Her father, who had emigrated from Italy in his teens, worked for the city of Chicago. People in Little Italy didn’t have a lot, but they had everything they needed, says Turf, who still keeps in touch with the people in her old neighborhood.
“She’s so real that when we’re together, she’s not ‘Barbara Turf from Crate and Barrel,’” says Barbara Micheli, Turf’s friend from childhood. “We can have a silly old high school reunion, and to everyone there she’s still fun-loving Barbara Dorini.”
Fun-loving Barbara Dorini was also whip smart, having been promoted ahead in grammar school. Twice. And she was industrious: While other girls babysat for extra cash, Turf held a job at Fontana Brothers Bakery.

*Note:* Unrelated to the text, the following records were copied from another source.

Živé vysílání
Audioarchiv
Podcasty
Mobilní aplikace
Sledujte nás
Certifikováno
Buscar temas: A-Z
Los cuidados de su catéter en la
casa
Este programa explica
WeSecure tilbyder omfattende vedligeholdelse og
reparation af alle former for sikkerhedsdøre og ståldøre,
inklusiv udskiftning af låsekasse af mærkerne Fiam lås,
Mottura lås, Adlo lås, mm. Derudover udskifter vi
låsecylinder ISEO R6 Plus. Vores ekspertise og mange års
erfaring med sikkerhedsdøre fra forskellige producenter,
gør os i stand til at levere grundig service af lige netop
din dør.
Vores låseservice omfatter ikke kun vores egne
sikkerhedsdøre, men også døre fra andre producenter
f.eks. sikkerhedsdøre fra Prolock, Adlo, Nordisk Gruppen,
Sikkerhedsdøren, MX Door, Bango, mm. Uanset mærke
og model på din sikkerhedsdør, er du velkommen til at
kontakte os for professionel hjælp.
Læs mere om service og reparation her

With her older sister, she was also the first in her immediate family to attend college, where she was the kind of student, Micheli says, who needed to study only the night before a big test to ace it.
Today, family means almost everything to Turf, a mother of three who believes Life/Work balance is a realistic goal for women. Though she couldn’t attend every ballgame or recital when her children were younger, her partnership with her husband, Robert, a podiatrist who could set his own hours, helped maintain equilibrium. “Sometimes I had to pick and choose carefully, but I was certainly never going to miss a graduation or awards ceremony,” she says. “And I think I’ve balanced it all very well.”

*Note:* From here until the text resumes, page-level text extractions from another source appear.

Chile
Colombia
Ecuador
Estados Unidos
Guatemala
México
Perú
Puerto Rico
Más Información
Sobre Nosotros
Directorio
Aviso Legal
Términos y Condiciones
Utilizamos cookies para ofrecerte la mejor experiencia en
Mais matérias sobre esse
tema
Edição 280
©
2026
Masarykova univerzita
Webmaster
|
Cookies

Her daughter thinks so too. Of the countless crack-of-dawn practices she had as a preteen skater at the ice rink, Annie recalls one in particular.
She had worn her best practice outfit – the one with the extra hit of glitz – because her mother had told her earlier that she might be able to make it to the session. “Because my mom’s job was such a big deal, and because there was so much pressure and hype around her, my brothers and I understood that she couldn’t be ‘just Mom’ all the time,” Annie says. “But then she would do something that sent the message: ‘Guess what? I’m still Mom.’”
“Well, look who’s here,” her skating coach said that morning.
Annie looked up from the ice to see her mother in the stands. “I just remember smiling,” she says, “because she had managed to make it to this practice at 5 in the morning, before she went off to her 12-hour day to, you know, run the entire housewareworld.”
Outside of her children’s universe, in more recent times, Turf may not run the entire houseware world quite yet, but people are still looking up to her as she leads her own slice of it. And they’re still seeing the authentic Barbara Dorini Turf – mother, teacher, leader – looking back.
Lynn Dangel, president of Dangel Advertising in Lake Forest, Ill., recalls a specific 2006 meeting in Crate and Barrel’s Northbrook headquarters when Turf, then the company’s president, stepped to the podium to address more than 200 employees. A few moments into her presentation, Turf paused.
“Would you excuse me a minute?” she said. And daintily, in a spirit of fun, the president of this legendary billion-dollar brand kicked off her high heels. “These shoes are just killing me.”
The room exploded with applause. “It was just so fun,” says Dangel, who had recently won the account to handle advertising for the company. At that moment, she realized that Turf ’s easy, open, personal style of leadership had helped create that culture.
In the wider world, as in that auditorium two years ago, all eyes are again on Turf as she navigates Crate and Barrel through its next phase of expansion. In September the company moved beyond U.S. borders for the first time when Toronto got its own long-anticipated store, and planning is underway for a potential retail partnership in Dubai.
Analysts and competitors alike are watching to see how she’ll make it all work during this latest nose dive in the U.S. economy. But if Turf follows the pattern she’s established already, blending humility with fearlessness, you can be sure the CEO will dig in her heels – high as they are – to lead the 46-year-old retailer as any spunky girl from Little Italy turned grade school teacher turned part-time store clerk turned CEO might. That is to say, with her all – the only way Barbara Turf knows how.